- [EXERCISE REQUIREMENTS] Reproduce every line of the listing below without the pictures. Increase by 69 each coordinate of the point's location in the second view of every pair, and leave all other lines unchanged.

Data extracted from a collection
******

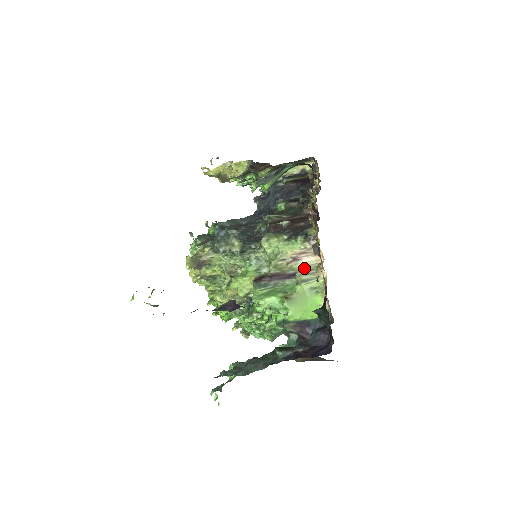
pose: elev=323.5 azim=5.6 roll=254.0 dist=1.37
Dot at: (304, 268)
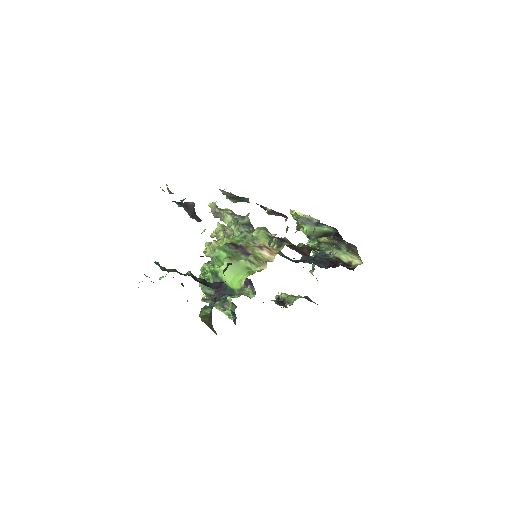
Dot at: (259, 256)
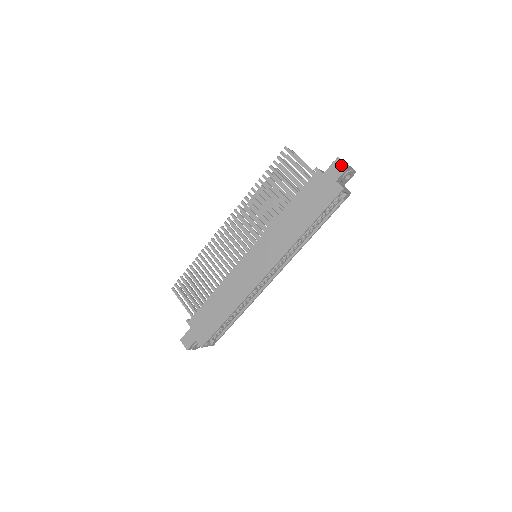
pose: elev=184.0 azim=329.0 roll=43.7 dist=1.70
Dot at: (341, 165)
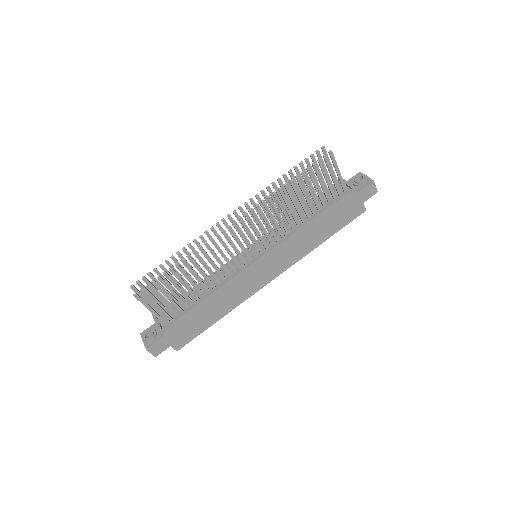
Dot at: (373, 189)
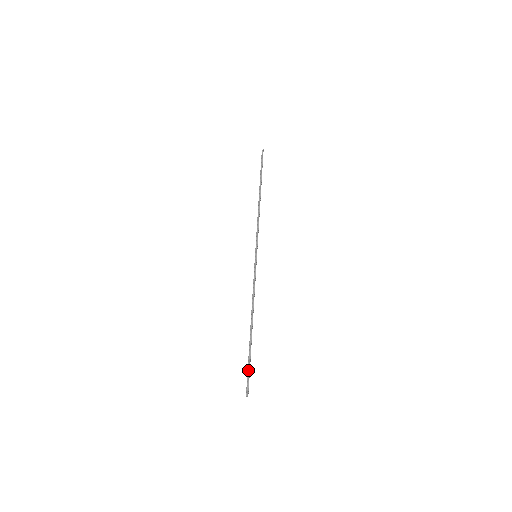
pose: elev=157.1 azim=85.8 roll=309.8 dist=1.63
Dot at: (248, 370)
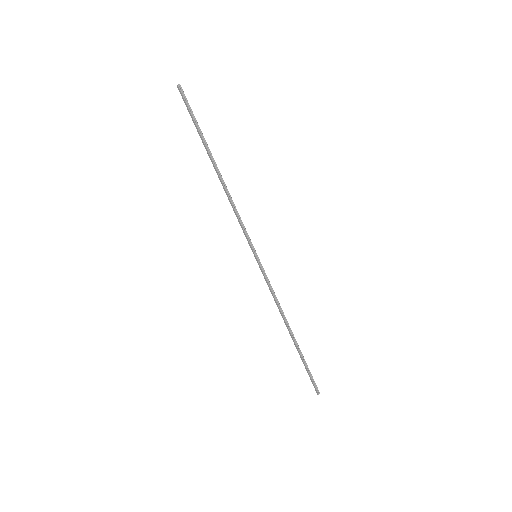
Dot at: (310, 374)
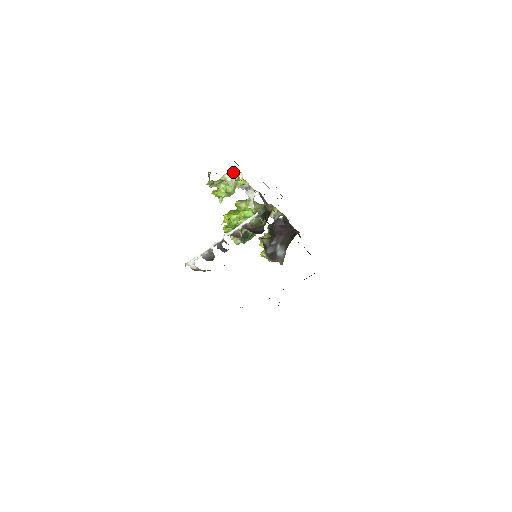
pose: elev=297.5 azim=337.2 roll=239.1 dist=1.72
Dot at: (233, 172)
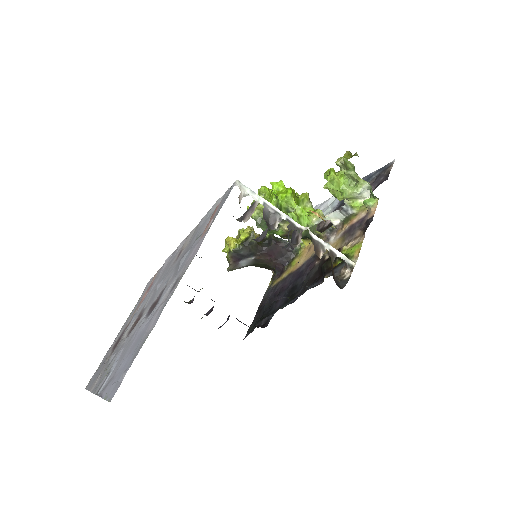
Dot at: (369, 190)
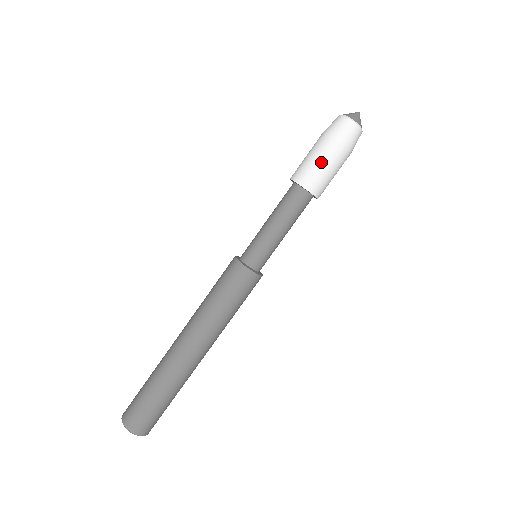
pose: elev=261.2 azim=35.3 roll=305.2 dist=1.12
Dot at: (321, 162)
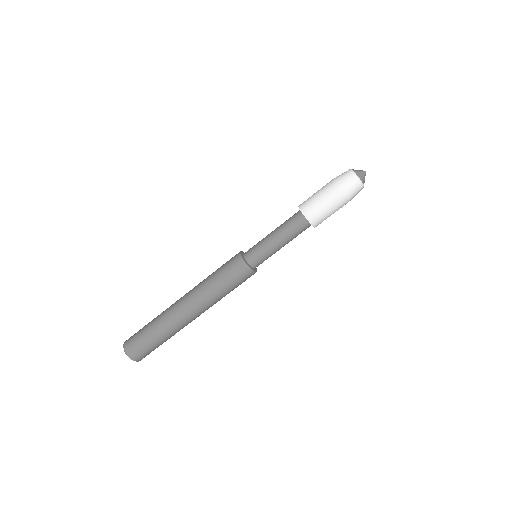
Dot at: (318, 194)
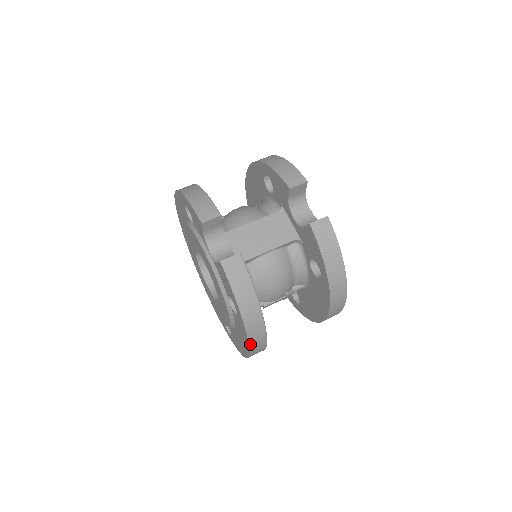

******

- [EXPECTED OUTPUT]
pose: elev=323.5 azim=5.6 roll=254.0 dist=1.37
Dot at: (304, 268)
Dot at: (328, 325)
pose: elev=184.0 azim=329.0 roll=43.7 dist=1.70
Dot at: (341, 165)
Dot at: (442, 258)
pose: elev=157.1 azim=85.8 roll=309.8 dist=1.63
Dot at: (248, 370)
Dot at: (379, 443)
pose: elev=297.5 azim=337.2 roll=239.1 dist=1.72
Dot at: (233, 172)
Dot at: (438, 259)
pose: elev=261.2 azim=35.3 roll=305.2 dist=1.12
Dot at: (321, 162)
Dot at: (387, 263)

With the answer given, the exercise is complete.